What a great year 2009 has been! I’ll stick with the professional side of it, or the Mum bits will take over. It started with the learning platform project I had been leading in our local cluster of schools coming to an end, with us taking the resources we had prepared together and trying them out in our classes. It had been a really interesting 18 months for the project, as we set up our learning platforms together and figured out how to use them. One of the highlights for me was the opportunity to work with colleagues from other schools in the area and share ideas – a theme which has continued through this year. Having these links has been most useful – during our class animation week, I was fortunate enough to be able to borrow some extra digiblue cameras. (Incidentally, the best animation week I’ve had with a class yet! Either the kids are getting better at it or I’m getting better at teaching it – I suspect the former. They made plasticine characters, prepared scenery and used stop-frame animation to prepare scenes from Hansel and Gretel. After the digiblue software crashed a couple of times, we decided to take photos and put them together on moviemaker instead, putting each scene together at the end to create a whole-class film, which we then published on the learning platform.)
Some aspects of what we tried in the learning platform project had worked better than others – the “ask the sporting expert” forum was successful, the learning pathways through year 4 science units weren’t (moral of the lesson: don’t spend too long preparing/collecting resources for a learning platform!); a learning pathway for a year 4 pupil needing support for phonics DID work – very well – motivating, encouraging independence and the improvement in reading being very marked.
So now the learning was being put into the learning platform in my classroom, too, which had been my original intention for the project, and it was becoming a matter of routine for us to publish our work, post our homework, use wikis to build groups of words with similar spelling patterns, podcast about what we had been doing in class each week, use forums and the children had all created fantastic homepages. I had been trying out tools like the mark books, the collaborative projects set up by Uniservity, children were taking responsibility for aspects of the platform and staff were now in the routine of (at least) preparing a new homepage for their class each term. It was time to start thinking about the next steps in what we were doing….. And then the dreaded OFSTED phone call came! This where a colleague at another local school helped out again – lending us headphones so we had enough for that week’s ICT project! Unbelievably, that day also brought the next step in our learning platform use, when an e-mail arrived (that had been sent to all sorts of different schools) looking for anyone who would like to connect with a school in Singapore for a learning platform project. It sounded rather interesting, my headteacher was quite happy fo r me to try it out and so our international collaboration work developed! After much e-mailing and support from the Uniservity team, we embarked on a healthy schools project, using a wiki to prepare information pages and a forum to develop friendships, as well as sharing a science experiment. We then embarked on a project with Hornbill School in Brunei as our topic was rainforests, also using wikis and forums, but developing our use of the discussion tools. Collaboration and co-construction is going to continue in the spring term, with a literacy project based on “The Shirt Machine” starting the new year – using my new favourite tool, wikis.
____________
Work task 1:
Translate this sentence from the text about the learning platform project into Spanish: "It had been a really interesting 18 months for the project, as we set up our learning platforms together and figured out how to use them."

(Camera intrinsics and pose data)
____________
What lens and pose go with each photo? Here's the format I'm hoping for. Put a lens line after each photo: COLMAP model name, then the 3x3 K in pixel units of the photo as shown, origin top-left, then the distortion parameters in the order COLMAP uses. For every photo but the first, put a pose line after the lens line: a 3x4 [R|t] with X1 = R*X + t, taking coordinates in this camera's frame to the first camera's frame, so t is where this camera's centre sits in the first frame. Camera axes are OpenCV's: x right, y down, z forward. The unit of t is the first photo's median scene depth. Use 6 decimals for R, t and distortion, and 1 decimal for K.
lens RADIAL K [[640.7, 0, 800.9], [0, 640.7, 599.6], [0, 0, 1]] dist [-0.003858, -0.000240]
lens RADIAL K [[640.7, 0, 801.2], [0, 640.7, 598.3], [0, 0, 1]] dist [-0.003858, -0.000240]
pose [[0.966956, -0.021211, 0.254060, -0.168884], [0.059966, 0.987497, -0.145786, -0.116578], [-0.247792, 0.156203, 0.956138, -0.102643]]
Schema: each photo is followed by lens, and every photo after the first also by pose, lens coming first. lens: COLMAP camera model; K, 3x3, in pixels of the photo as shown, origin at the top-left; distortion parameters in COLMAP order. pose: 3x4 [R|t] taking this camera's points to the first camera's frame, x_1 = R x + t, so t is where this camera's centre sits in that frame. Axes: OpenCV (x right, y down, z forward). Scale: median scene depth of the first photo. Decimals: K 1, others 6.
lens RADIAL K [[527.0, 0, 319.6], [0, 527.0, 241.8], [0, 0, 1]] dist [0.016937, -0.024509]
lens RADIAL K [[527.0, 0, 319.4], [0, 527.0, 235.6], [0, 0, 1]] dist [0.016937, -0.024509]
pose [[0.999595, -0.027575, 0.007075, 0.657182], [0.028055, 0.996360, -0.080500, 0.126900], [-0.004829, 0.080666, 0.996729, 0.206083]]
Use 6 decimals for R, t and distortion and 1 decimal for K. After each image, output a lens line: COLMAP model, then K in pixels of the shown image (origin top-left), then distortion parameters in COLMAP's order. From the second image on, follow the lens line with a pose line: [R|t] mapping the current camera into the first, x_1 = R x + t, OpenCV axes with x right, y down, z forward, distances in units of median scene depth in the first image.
____________
Work task 2:
Reproduce the records verbatim, covering the stretch from the start of the records through the line that contains "0.080666, 0.996729, 0.206083]]", and nothing else.

Response box 1:
Habían sido 18 meses realmente interesantes para el proyecto, ya que configuramos juntos nuestras plataformas de aprendizaje y descubrimos cómo usarlas.

Response box 2:
What lens and pose go with each photo? Here's the format I'm hoping for. Put a lens line after each photo: COLMAP model name, then the 3x3 K in pixel units of the photo as shown, origin top-left, then the distortion parameters in the order COLMAP uses. For every photo but the first, put a pose line after the lens line: a 3x4 [R|t] with X1 = R*X + t, taking coordinates in this camera's frame to the first camera's frame, so t is where this camera's centre sits in the first frame. Camera axes are OpenCV's: x right, y down, z forward. The unit of t is the first photo's median scene depth. Use 6 decimals for R, t and distortion, and 1 decimal for K.
lens RADIAL K [[640.7, 0, 800.9], [0, 640.7, 599.6], [0, 0, 1]] dist [-0.003858, -0.000240]
lens RADIAL K [[640.7, 0, 801.2], [0, 640.7, 598.3], [0, 0, 1]] dist [-0.003858, -0.000240]
pose [[0.966956, -0.021211, 0.254060, -0.168884], [0.059966, 0.987497, -0.145786, -0.116578], [-0.247792, 0.156203, 0.956138, -0.102643]]
Schema: each photo is followed by lens, and every photo after the first also by pose, lens coming first. lens: COLMAP camera model; K, 3x3, in pixels of the photo as shown, origin at the top-left; distortion parameters in COLMAP order. pose: 3x4 [R|t] taking this camera's points to the first camera's frame, x_1 = R x + t, so t is where this camera's centre sits in that frame. Axes: OpenCV (x right, y down, z forward). Scale: median scene depth of the first photo. Decimals: K 1, others 6.
lens RADIAL K [[527.0, 0, 319.6], [0, 527.0, 241.8], [0, 0, 1]] dist [0.016937, -0.024509]
lens RADIAL K [[527.0, 0, 319.4], [0, 527.0, 235.6], [0, 0, 1]] dist [0.016937, -0.024509]
pose [[0.999595, -0.027575, 0.007075, 0.657182], [0.028055, 0.996360, -0.080500, 0.126900], [-0.004829, 0.080666, 0.996729, 0.206083]]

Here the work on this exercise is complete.